> _Work instructions_
Using the records below, quote only the span that opens with the line containing "focal_35mm: 38" and closes with the line containing "focal_mm: 5.6", exactly and inclusively.

Segment Start: Given data

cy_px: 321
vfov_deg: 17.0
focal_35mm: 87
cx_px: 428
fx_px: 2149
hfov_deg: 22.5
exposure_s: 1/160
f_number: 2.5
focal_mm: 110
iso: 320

Segment End: Given data
Segment Start: Given data

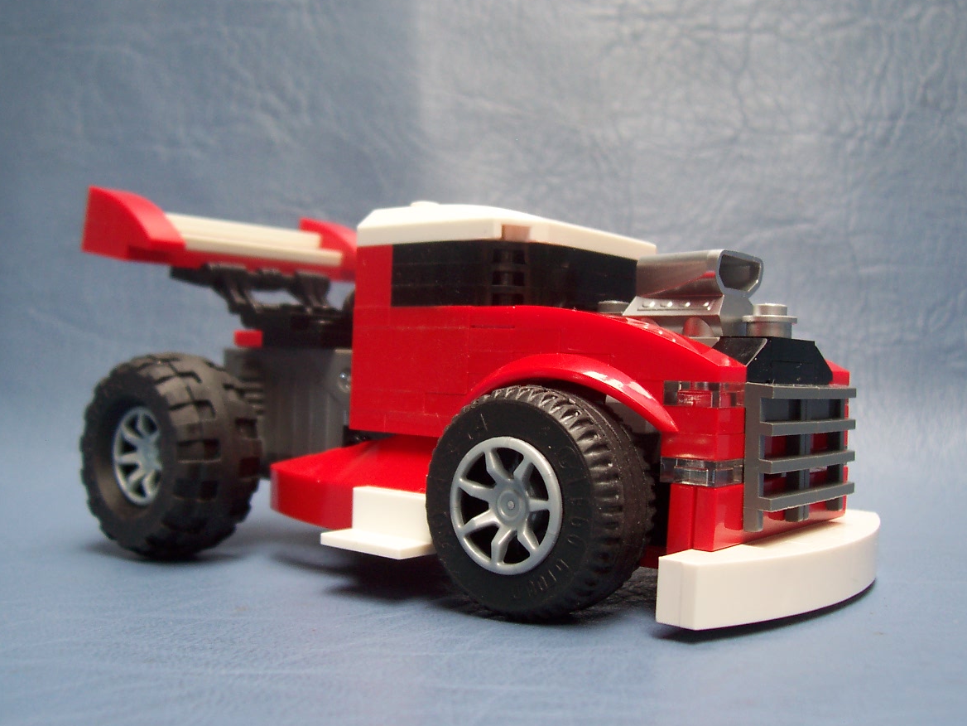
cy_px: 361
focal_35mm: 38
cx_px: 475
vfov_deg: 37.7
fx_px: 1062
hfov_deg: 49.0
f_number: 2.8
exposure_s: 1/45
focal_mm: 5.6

Segment End: Given data

> _Result for this exercise_
focal_35mm: 38
cx_px: 475
vfov_deg: 37.7
fx_px: 1062
hfov_deg: 49.0
f_number: 2.8
exposure_s: 1/45
focal_mm: 5.6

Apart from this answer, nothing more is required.